To physical and psychological health professionals: Mental health programs should incorporate approaches that build PsyCap, foster social support, and offer professional psychological services. Training and interventions should be designed to integrate these factors to enhance mental well-being and resilience among IDPs.
Funding
This research received no external funding.
Institutional Review Board Statement
The study was conducted in accordance with the Declaration of Helsinki, and approved by Institutional Review Board (IRB) of Woldia University, College of Education and Behavioral Sciences, through the Research and Community Services Coordinating Office (Approval No. RCSO 193/2024; date: 1 April 2024).

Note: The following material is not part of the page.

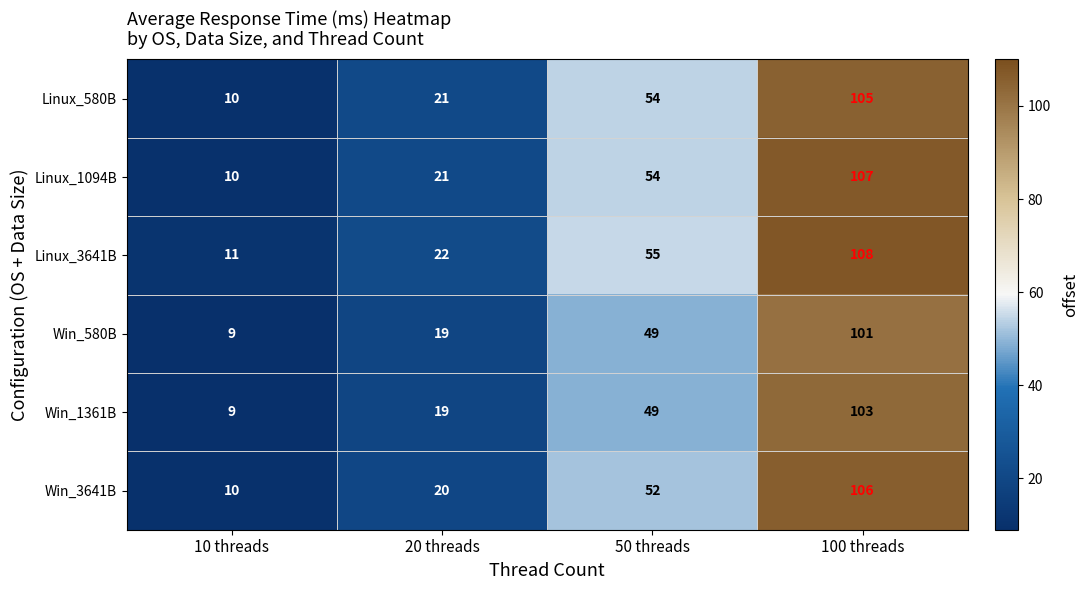

What is the difference between the maximum and minimum values in the Linux_3641B series?

97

Informed Consent Statement
Written informed consent was obtained from all participants before their inclusion in this study.
Data Availability Statement
The data supporting this study are not publicly available due to ethical and privacy considerations; however, they may be provided by the corresponding author upon reasonable request and with appropriate institutional approval.
Acknowledgments
I acknowledge the Woldia University research and community service for granting ethical clearance for this study. I am also profoundly grateful to the internally displaced people residing in the IDP camp in Debre Berhan town for their generous and willing participation in this research.
Conflicts of Interest
The authors declare no conflicts of interest.